I'm still learning memory ordering, and I'm wondering if the default memory ordering for fetch_add/sub (memory_order_seq_cst) is too strict in this case. Since the only ordering I want to ensure is between the ❶ and ❷, I think we can replace ❶ with

ptr->refCount_.fetch_add(1, std::memory_order_release);

and ❷ with

if (ptr->refCount_.fetch_sub(1, std::memory_order_consume) == 1) {

But memory ordering is still new and subtle to me, so I'm not sure if this will work correctly. Did I miss anything?

3

There are 3 answers

7
Potatoswatter On BEST ANSWER

Consulting the libc++ implementation of std::shared_ptr, you might want memory_order_relaxed for increment and memory_order_acq_rel for the decrement. Rationalizing this usage:

If the number increases, then all that matters is its consistency. The current thread is already sure that it's greater than zero. Other threads are unsynchronized so they will see the update at an indeterminate time before the next atomic modification, and perhaps at a time inconsistent with updates of other variables.

If the number decreases, then you need to be sure that the current thread has already finished modifying it. All updates from other threads must be visible. The current decrement must be visible to the next one. Otherwise, if the counter raced ahead of the object it was guarding, the object could be destroyed prematurely.

Cppreference has a nice page on memory ordering. It includes this note:

The specification of release-consume ordering is being revised, and the use of memory_order_consume is temporarily discouraged.

It also insinuates that no current compilers or CPUs implement consume; it's effectively the same as acquire.

2
Simon Richter On

Incrementing the reference count does not require any synchronization in a correct program, just atomicity.

We pretend that references are owned by threads. A thread may only use a referenced object if the reference counter is at least one, and is guaranteed not to drop to zero while the object is being used, which either means that the thread has incremented the reference counter during its use of the object, or there is another mechanism that ensures this condition is met.

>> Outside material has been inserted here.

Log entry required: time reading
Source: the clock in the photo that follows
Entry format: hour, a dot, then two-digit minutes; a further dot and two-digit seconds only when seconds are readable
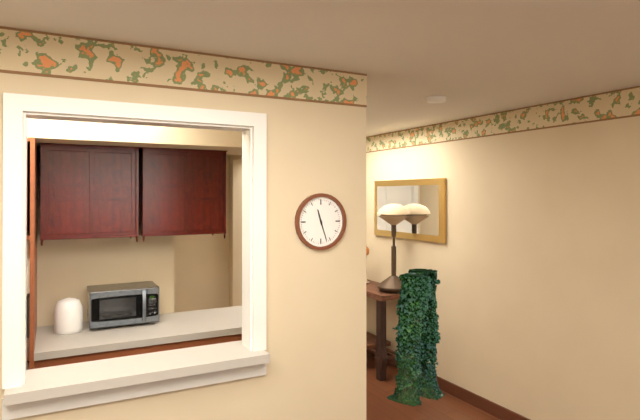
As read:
11.27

Thus, we assume that the thread incrementing the reference count owns the reference that ensures that it may access the object's reference counter, so no other thread may decrement the reference counter to zero while it is trying to increment the counter. The only thread allowed to drop the initial reference is either the current thread (after incrementing the reference count), or another thread once the current thread has signaled that its shared use of the object (i.e. the "ownership" of the original reference) has ceased -- both of these are visible effects.

On the other hand, decrementing the reference counter requires acquire and release semantics, as the object may be destroyed afterwards.

The CPP Reference's page on std::memory_order says

Typical use for relaxed memory ordering is incrementing counters, such as the reference counters of std::shared_ptr, since this only requires atomicity, but not ordering or synchronization (note that decrementing the shared_ptr counters requires acquire-release synchronization with the destructor).

1
curiousguy On
if (ptr->refCount_.fetch_sub(1, std::memory_order_consume) == 1) {

That one is clearly wrong: a use of std::memory_order_consume only makes sense but a value that can be consume in a side effect is later done, like that:

r = a.fetch_sub(1, std::memory_order_consume);
v[r] = 1; // depends on r
x = r+2; // depends on r
z = r-r; // this is a legal dependency but many compilers mis-compile it
y = r/r; // still a legal dependency
f (r); // where f is declared with carry dependency 
r2 = r; // transfers the dependency
v[r2] = 2; // dependency ordered
r2 = r ? 1 : 0; // breaks the dependency
v[r2] = 2; // not dependency ordered

Consume is zero cost ordering on most CPU, as the CPU guarantees correct ordering simply by virtue of the result depending on the value. It assumes that assembly code mirrors C++ code exactly which compilers cannot in general guarantee; consider these:

int a1[1];
a[r] = 2; // r is 0 or out of bound

Here the compiler can assume that r is 0: there is exactly one element, so the code does the same as:

a[0] = 2;

but that one doesn't have a dependency on r, so in context of a consume ordering, the assembly code must use r for addressing.

It means that compilers must be able to selectively disable many common, simple optimizations that are done in another part of the compiler, a part that is language independent.

These are many obvious cases that must not be optimized, there are must elaborate cases like a pointer to a singleton.